*Given entries*.

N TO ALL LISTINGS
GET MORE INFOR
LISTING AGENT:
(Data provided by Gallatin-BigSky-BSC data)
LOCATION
==
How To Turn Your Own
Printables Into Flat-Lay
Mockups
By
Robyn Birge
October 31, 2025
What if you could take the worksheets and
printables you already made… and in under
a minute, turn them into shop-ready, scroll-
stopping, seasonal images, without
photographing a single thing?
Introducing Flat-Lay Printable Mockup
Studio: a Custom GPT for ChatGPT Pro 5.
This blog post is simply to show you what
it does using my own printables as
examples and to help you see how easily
==
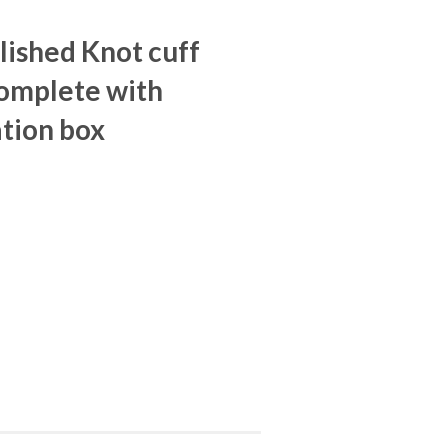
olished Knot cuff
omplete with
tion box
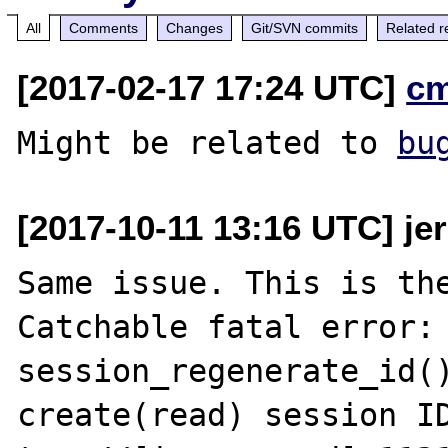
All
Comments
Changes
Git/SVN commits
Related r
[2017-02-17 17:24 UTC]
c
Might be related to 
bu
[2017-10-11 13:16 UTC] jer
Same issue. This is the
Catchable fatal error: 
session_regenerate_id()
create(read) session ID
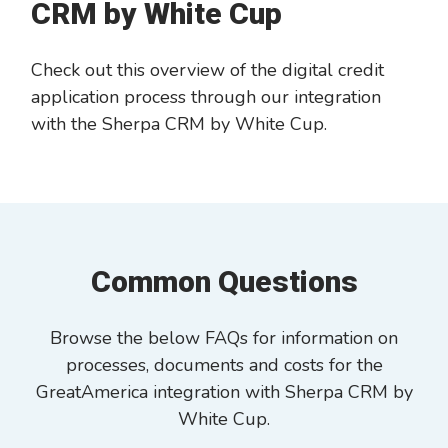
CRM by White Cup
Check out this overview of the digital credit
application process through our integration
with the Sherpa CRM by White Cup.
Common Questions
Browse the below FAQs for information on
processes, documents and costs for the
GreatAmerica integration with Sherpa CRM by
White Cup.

*To do*. In the entries above, the lines from the one bearing "photographing a single thing?" up to and including the one bearing "examples and to help you see how easily" should be transcribed exactly; no other line is wanted.

*Final answer*.
photographing a single thing?
Introducing Flat-Lay Printable Mockup
Studio: a Custom GPT for ChatGPT Pro 5.
This blog post is simply to show you what
it does using my own printables as
examples and to help you see how easily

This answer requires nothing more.